Action versus Observation: When is Alpha Adjustment Required?
Simply viewing interim data does not consume alpha or demand adjustment. It is not inspection of the data, but potential trial actions at each look that may require type I error adjustment. Futility analyses conducted at interim timepoints—where there is no possibility of early declaration of superiority—do not require alpha adjustment. Berry states, “You could do 100 interims for futility in your trial and your final analysis used an alpha of 0.025... because no action we took during the trial increased the probability of making a type I error.”
Berry discusses the SEPSIS-ACT trial as an example; in a design with more than 20 planned interim analyses, with no superiority stops, the trial maintained a final nominal alpha of 0.025 and was approved under a Special Protocol Assessment after strict regulatory scrutiny. At the interim analyses response adaptive randomization and a potential shift to phase 3 could occur – and these interims required no alpha adjustment.

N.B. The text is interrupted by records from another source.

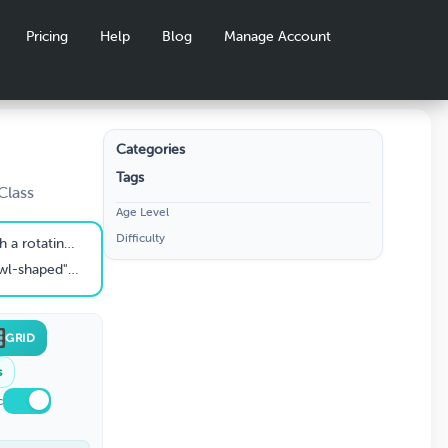
Pricing
Help
Blog
Manage Account
Categories
Tags
rivia
Class
Age Level
Difficulty
gh dough and cheesy toppings
drain water from your pasta
GRID
s
c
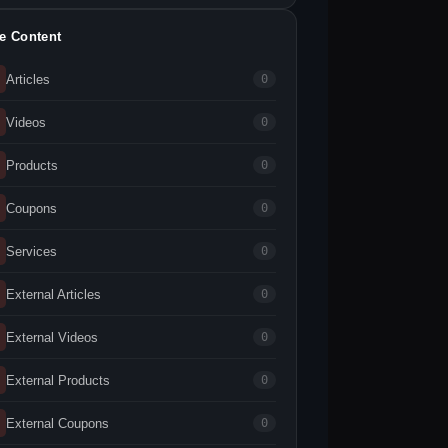
te Content
Articles
0
Videos
0
Products
0
Coupons
0
Services
0
External Articles
0
External Videos
0
External Products
0
External Coupons
0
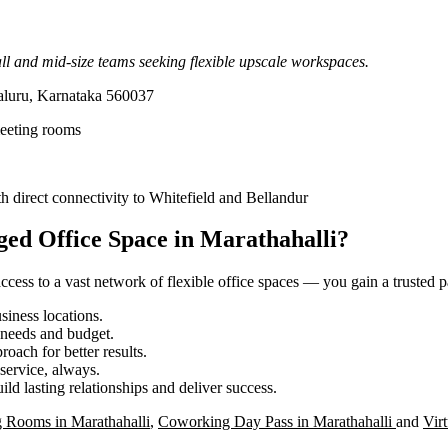
l and mid-size teams seeking flexible upscale workspaces.
aluru, Karnataka 560037
meeting rooms
 direct connectivity to Whitefield and Bellandur
ed Office Space in Marathahalli?
ess to a vast network of flexible office spaces — you gain a trusted pa
iness locations.
r needs and budget.
roach for better results.
service, always.
ild lasting relationships and deliver success.
 Rooms in Marathahalli
,
Coworking Day Pass in Marathahalli
and
Virt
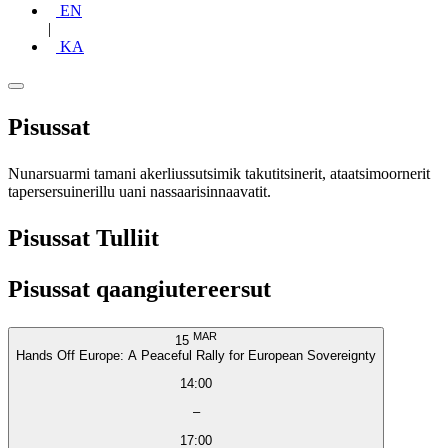
EN
|
KA
Pisussat
Nunarsuarmi tamani akerliussutsimik takutitsinerit, ataatsimoornerit
tapersersuinerillu uani nassaarisinnaavatit.
Pisussat Tulliit
Pisussat qaangiutereersut
MAR
15
Hands Off Europe: A Peaceful Rally for European Sovereignty
14:00
–
17:00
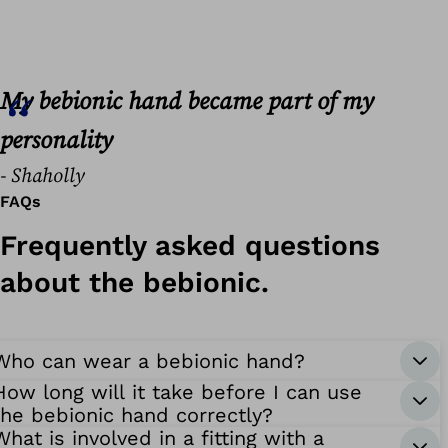
My bebionic hand became part of my
personality
- Shaholly
FAQs
Frequently asked questions
about the bebionic.
Who can wear a bebionic hand?
How long will it take before I can use
the bebionic hand correctly?
What is involved in a fitting with a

Adjustment becomes necessary when interim analyses create pathways that can increase type 1 error probabilities. As an example, making a dose-selection in a seamless 2/3 trial, and carrying that data through to the end of the phase 3 portion, requires alpha-adjustment. As an example, suppose a phase 2 trial enrolls 30:30:30 to placebo and two experimental doses. The best dose is selected, and the trial enrolls 90 on the selected dose and placebo, and the phase 2 data (30 on experiment and 30 on placebo) are included in the phase 3 analysis. In such a case, as detailed in the podcast, if data from a selected phase II dose and placebo are carried forward and pooled with subsequent phase III accrual, the final alpha is adjusted downward (e.g., to 0.01693) to maintain proper type I error control. This is not bad – the power is higher by including the phase 2 data and adjusting alpha than the stand alone 90-versus-90 portion of the trial using an unadjusted 0.025. Again, it’s an example where allocating alpha for inclusion of phase 2 data improves power. It’s a good thing to do, certainly not a penalty.
Conclusion
Alpha allocation in adaptive designs is not a penalty; as Berry emphasizes, “You haven’t lost anything.” Observing data at interim analyses, without the possibility of making a claim for superiority, may not consume or require adjustment of alpha. Efficient trial designs benefit from pre-specified adaptive designs, utilizing interim analyses—not avoidance—of interim analysis. Embracing well designed, pre-specified, adaptive designs, with careful allocation of the allotted alpha is essential to advancing efficient clinical trial designs.